Agriculture in Pakistan
Agriculture contributes ~23% of GDP and employs ~37% of the labour force. Major crops:
| Crop | Role | Main growing area |
|---|---|---|
| Wheat | Staple; largest crop by area | Punjab, Sindh |
| Cotton | Cash crop; basis of textile industry | Southern Punjab, Sindh |
| Rice | Major export | Punjab, Sindh |
| Sugarcane | Cash crop | Punjab, KP |
| Maize | Feed and food | KP, Punjab |
The Indus Basin Irrigation System is the largest contiguous irrigation network in the world, with around 60,000 km of canals.
- Pakistan's agriculture sector contributes ~23% of GDP and employs ~37% of the workforce.
- Pakistan is the world's 4th largest cotton producer and a major rice exporter (basmati).
- The Indus Basin Treaty (1960) allocates the three eastern rivers (Ravi, Beas, Sutlej) to India and the three western rivers (Indus, Jhelum, Chenab) to Pakistan.
- The textile sector generates ~60% of Pakistan's export earnings.
Industry
Industrial location theory is anchored by Alfred Weber's least-cost theory (1909), which selects sites that minimise transport, labour, and agglomeration costs. August Lösch added the market-area dimension. Modern agglomeration economies explain industrial clusters (Silicon Valley, Sialkot's surgical instruments cluster, Faisalabad's textiles cluster).
Pakistan's industrial base centres on textiles, leather, sports goods (Sialkot footballs), surgical instruments, cement, fertiliser, and food processing. Special Economic Zones under CPEC (China-Pakistan Economic Corridor, launched 2015) aim to accelerate industrial development.
Transport and trade
Transport infrastructure underwrites economic geography. Global trade is dominated by maritime shipping (~80% of trade volume), with major chokepoints at:
- Strait of Hormuz — ~21% of world oil flows.

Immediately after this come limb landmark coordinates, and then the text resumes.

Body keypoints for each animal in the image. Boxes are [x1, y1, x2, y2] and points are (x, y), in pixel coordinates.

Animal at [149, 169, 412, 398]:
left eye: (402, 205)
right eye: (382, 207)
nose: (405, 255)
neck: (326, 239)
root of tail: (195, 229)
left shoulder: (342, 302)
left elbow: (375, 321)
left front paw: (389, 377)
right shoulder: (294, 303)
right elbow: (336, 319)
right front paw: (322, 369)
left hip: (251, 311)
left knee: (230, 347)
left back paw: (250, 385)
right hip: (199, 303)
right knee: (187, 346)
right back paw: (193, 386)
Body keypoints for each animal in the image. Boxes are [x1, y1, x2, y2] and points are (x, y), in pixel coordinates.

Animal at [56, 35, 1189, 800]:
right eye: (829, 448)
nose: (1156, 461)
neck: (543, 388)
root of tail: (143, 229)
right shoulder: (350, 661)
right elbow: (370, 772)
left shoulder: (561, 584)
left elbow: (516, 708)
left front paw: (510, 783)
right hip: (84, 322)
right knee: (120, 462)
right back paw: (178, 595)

- Strait of Malacca — between Pacific and Indian Ocean trade.
- Suez Canal — Mediterranean to Red Sea.
- Panama Canal — Atlantic to Pacific.
- Bab-el-Mandeb — Gulf of Aden.
Pakistan's strategic position at the head of the Arabian Sea, with ports at Karachi, Port Qasim, and Gwadar, places it astride routes from the Persian Gulf to the rest of the world. Gwadar, developed under CPEC, is conceived as a deep-sea hub linking western China to the Arabian Sea.
Trade theory
- Comparative advantage (David Ricardo, 1817) — countries gain by specialising in goods they produce relatively more efficiently.

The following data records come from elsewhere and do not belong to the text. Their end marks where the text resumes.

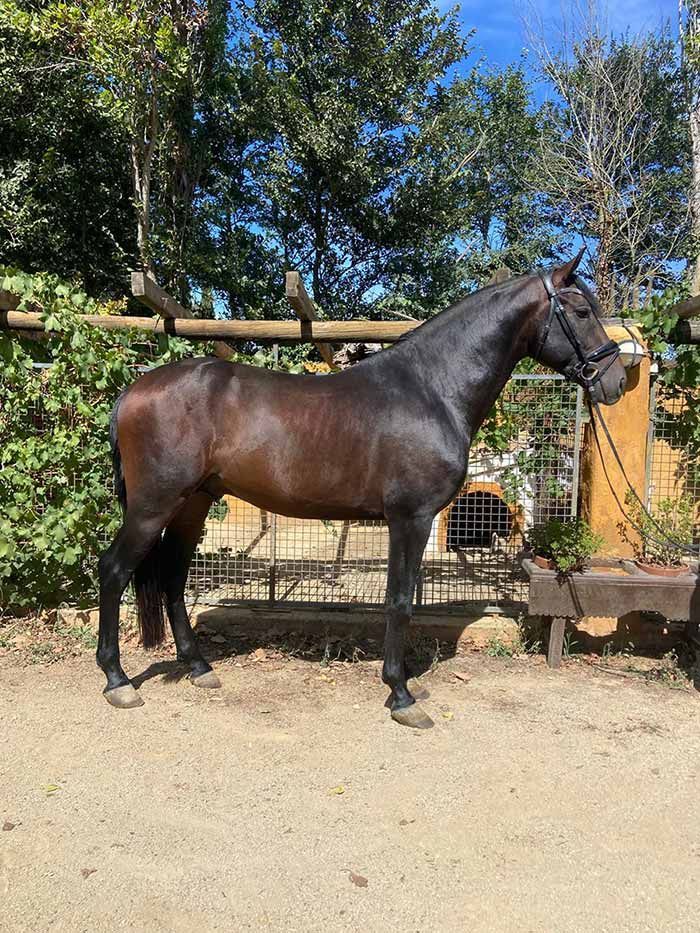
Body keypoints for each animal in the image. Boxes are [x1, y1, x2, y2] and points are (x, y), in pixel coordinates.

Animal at [97, 250, 626, 726]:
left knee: (172, 576)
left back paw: (198, 667)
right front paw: (401, 695)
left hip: (194, 503)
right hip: (154, 505)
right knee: (115, 570)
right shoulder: (411, 518)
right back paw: (118, 681)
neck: (431, 390)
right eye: (582, 312)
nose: (616, 381)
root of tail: (134, 390)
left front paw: (409, 683)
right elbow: (399, 601)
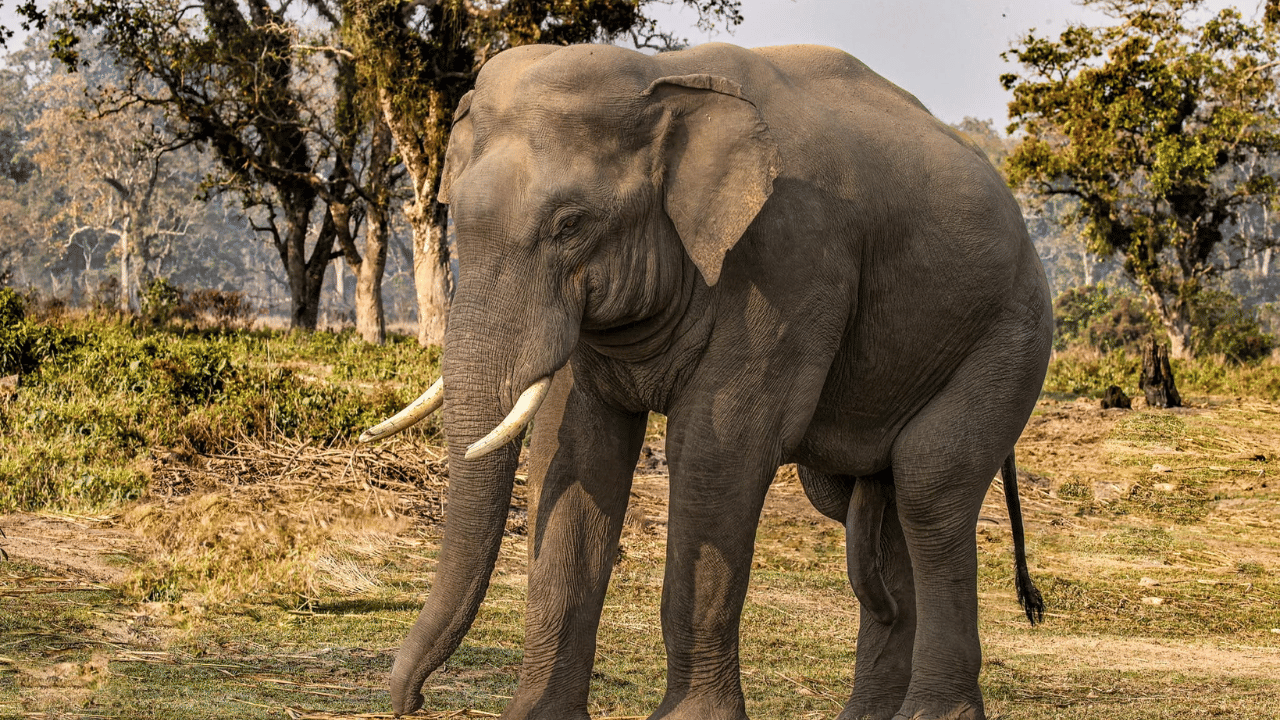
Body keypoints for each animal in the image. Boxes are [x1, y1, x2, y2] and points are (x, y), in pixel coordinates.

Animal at [362, 41, 1053, 720]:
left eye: (570, 224)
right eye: (456, 219)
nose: (409, 701)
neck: (664, 76)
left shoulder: (787, 262)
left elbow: (717, 450)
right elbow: (576, 447)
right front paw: (537, 715)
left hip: (1012, 334)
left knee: (929, 483)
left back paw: (930, 710)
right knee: (864, 499)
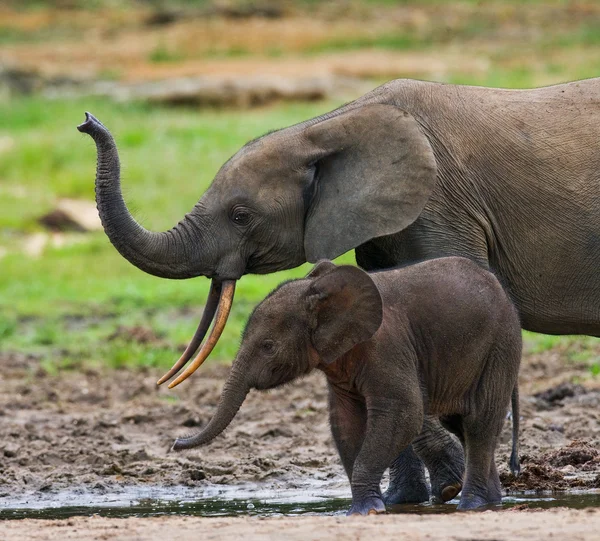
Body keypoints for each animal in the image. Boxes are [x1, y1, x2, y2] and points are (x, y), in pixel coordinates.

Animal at [172, 258, 520, 516]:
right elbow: (346, 421)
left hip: (500, 346)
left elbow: (404, 412)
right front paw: (363, 508)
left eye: (268, 346)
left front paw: (365, 511)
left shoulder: (388, 346)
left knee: (479, 423)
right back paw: (491, 503)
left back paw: (472, 505)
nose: (175, 442)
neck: (320, 294)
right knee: (463, 426)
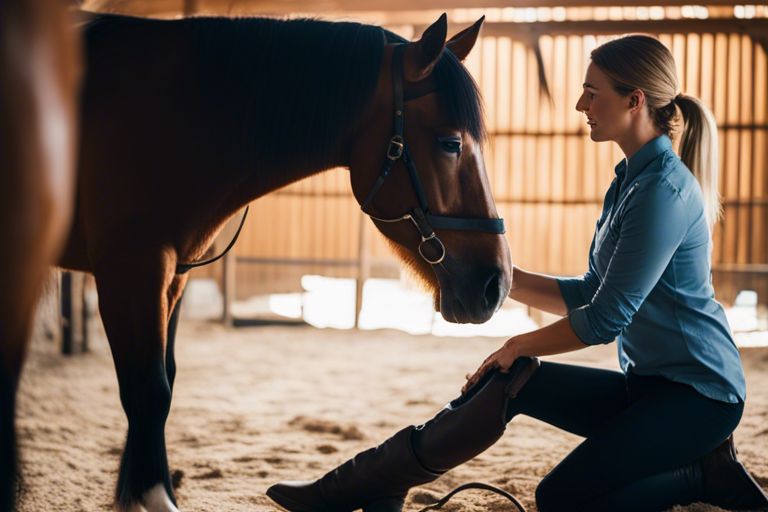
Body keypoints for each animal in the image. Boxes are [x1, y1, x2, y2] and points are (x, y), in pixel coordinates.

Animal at [57, 12, 510, 512]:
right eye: (450, 144)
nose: (497, 284)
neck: (171, 116)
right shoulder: (132, 271)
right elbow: (147, 390)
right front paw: (152, 496)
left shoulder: (172, 278)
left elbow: (162, 382)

- Heckscher-Ohlin — countries export goods that use their abundant factors intensively.
- New trade theory (Krugman) — economies of scale and product differentiation create intra-industry trade.
The World Trade Organisation (WTO), founded 1995 as successor to GATT, sets multilateral trade rules. Pakistan is a founding WTO member.
Regional development theory
- Growth-pole theory (François Perroux, 1955) — economic activity concentrates around dynamic industries that radiate prosperity.
- Core-periphery model (John Friedmann, 1966) — uneven development between a dominant core and dependent periphery.
- Cumulative causation (Gunnar Myrdal) — initial advantages compound through positive feedback ("Matthew effect").
For economic-geography questions, anchor abstract theory in a Pakistan example: Sialkot for industrial clusters, Karachi for port-led growth, Gwadar for new infrastructure-led development, Thar for resource frontier. The combination of a Western theorist and a local example is the hallmark of strong CSS answers.
Globalisation
Late-20th-century globalisation re-organised production into global value chains — Pakistani cotton is spun in Faisalabad, dyed in Karachi, stitched into garments for export to retailers in Europe and North America. Manuel Castells argued that the network economy has produced a "space of flows" alongside the traditional "space of places". For an open mid-income economy like Pakistan, success in trade depends on integration into these chains while managing the volatility they bring.